Monday, 3 November 2014

Abdim's stork and Baillon's crake at Raysut

Just as on Friday I visited sites close to the city of Salalah on the east side, on Saturday I visited three in the Raysut area on the western edge of the city.

Before these three and at dawn I made a quick trip to East Khawr simply because it is so close to my home. I'll write about East Khawr at the end because the main story is in Raysut.

The trip to Raysut was morning only but it was very rewarding.

I was headed towards the rubbish dump first where large numbers of scavenger birds are known to visit every winter.

Before I got there, at the building materials depot in fact, I saw six storks on top of a tower. To my joy they were Abdim's stork. It seems to be a regular winter visitor to the dump now.

Abdim's stork

Further along the road but still before the dump was an unfinished building where I counted twenty Abdim's stork. Some are shown below.

Abdim's storks

I suspect most of the Yemeni and Saudi breeding population choose Salalah to winter these days. Historical data shows heavy movements over from Yemen to Djibouti for the winter but I wonder if that has stopped. As far as I know the security situation in Yemen means no one monitors this at the moment. I am keen to see if they stay all winter in Salalah to test my theory.

At the dump itself there were at least 100 steppe eagle, 30 Indian house crow, 200 sooty gull and 25 large white headed gulls. I also saw two Abdim's stork but only one white stork.

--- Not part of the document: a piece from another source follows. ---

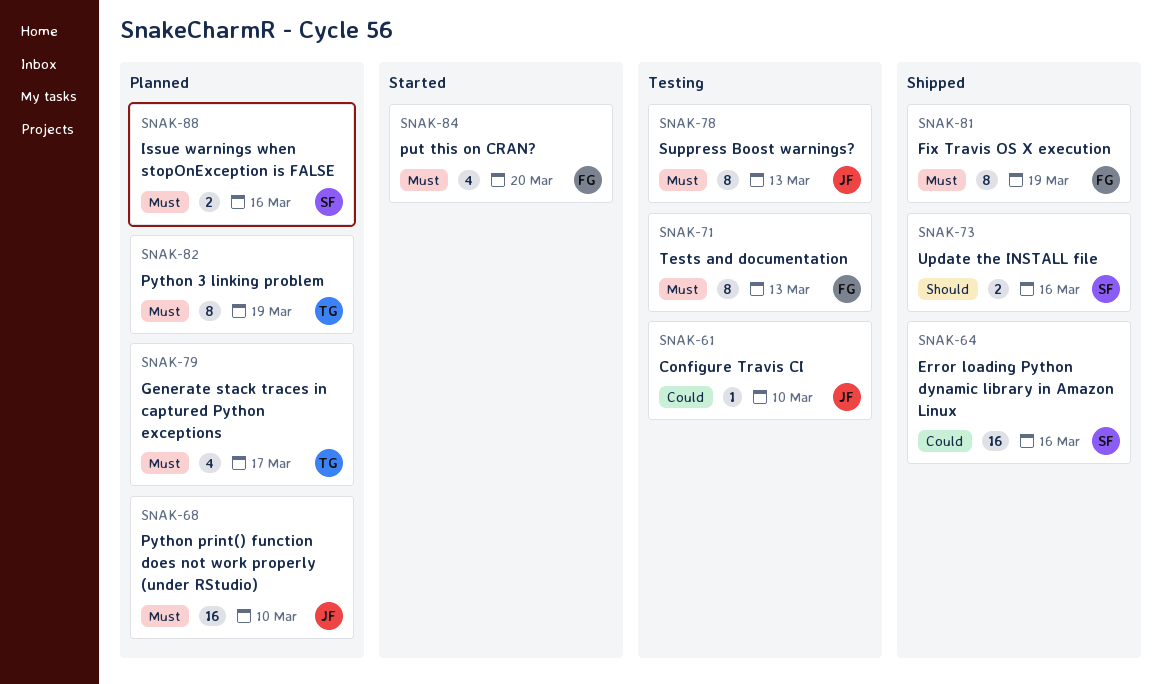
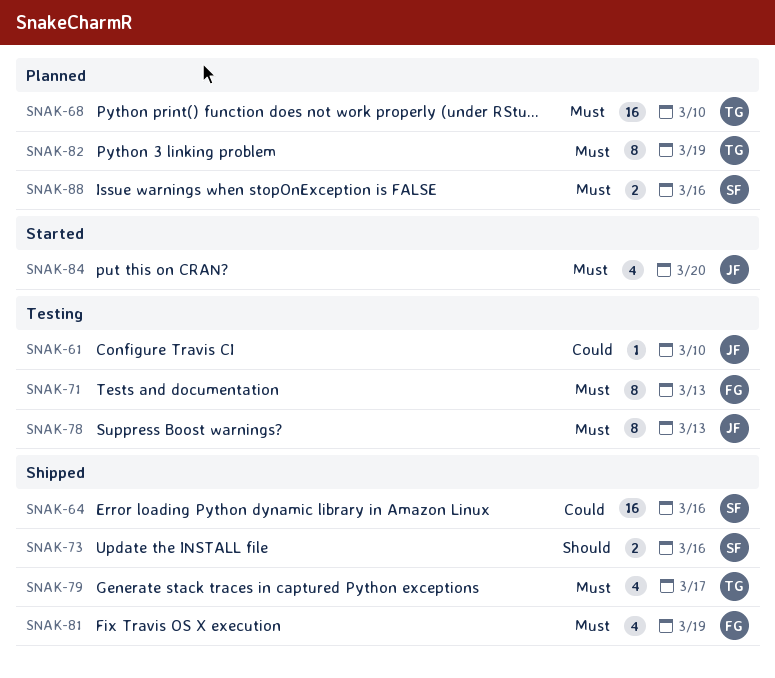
SNAK-68, owner: JF -> TG
SNAK-79, status: Planned -> Shipped
SNAK-81, estimate: 8 -> 4
SNAK-84, owner: FG -> JF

After this early success I moved back up the road for a kilometre and birded the treated water lake.

African silverbill

It had the usual array of resident birds: African silverbill, Indian house crow, common myna, European collared dove, Ruepell's weaver and a very large number of feral pigeon on the wires over looking the site.

However my attention was drawn to the constant calls of Clamorous reed warbler which I still haven't seen but have heard plenty of times at water bodies over the past two weeks.

I was walking towards the sound of one when I accidentally stumbled upon a Baillon's crake.

It noticed me but gentled walked away into the long vegetation.

Baillon's crake

This was a big bonus. There was no need to get up at the crack of dawn to stake one out. This was 9.45 am.

Further down the lake were a usual assortment of waders and water birds. The most noteworthy was a black crowned night-heron.

Soon after, I moved on to the third venue in Raysut which is known to some as Salalah lagoons. All three places are within 1.5 kilometres of each other.

In mid October I had seen over 70 white stork there. This time I saw one. However the duck population has increased and the steppe eagle numbers have exploded.

white stork

It looks like the cliffs on the one side of the lagoons may well be the main roosting site for the steppe eagle attracted to Salalah by the near-by rubbish dump.


Serenely uninterested in the presence of so many steppe eagle, a flock of flamingo were grazing in one of the lagoons.

steppe eagle

As a crude rule of thumb, the lighter the steppe eagle the younger it is. The bird above was typical of the young birds.

young steppe eagle

My attention was drawn to what I assume was the youngest steppe eagle of all. it had plenty of white speckles including on its legs.

young steppe eagle from the rear

I can't find references to this plumage feature but assume it is normal.

Steppe eagle are clearly more common here than greater spotted eagle. As a general rule, greater spotted eagle chooses the lusher places to settle. 

This takes me back to east Khawr where I started my birding on Saturday just after dawn.

In the field next to the Khawr I counted eight resting marsh harrier, one Montagu's harrier and a single greater spotted eagle.

greater spotted eagle

The main khawr was not to exciting even though visiting birders had posted seeing a greater white fronted goose and pectoral sandpiper the day before. I looked thoroughly with no luck.

male gadwell

I am fully expecting many more ducks and more varied species at this khawr during the winter. My check on them this time showed up green-winged teal, garganey, gadwell and northern shoveller.

great white egret

As I went to leave East Khawr, a great white egret came close to the car it was quite possibly the same one has been present for 6 weeks now. It was cahnce to look at it more closely

close up of face of great white egret

As well as the general shape and structure, the gape line on the great egret is much long and extends well past the eye than with the similar intermediate egret which been reported there occasionally.

I expect East Khawr to give me many more interesting birds this winter.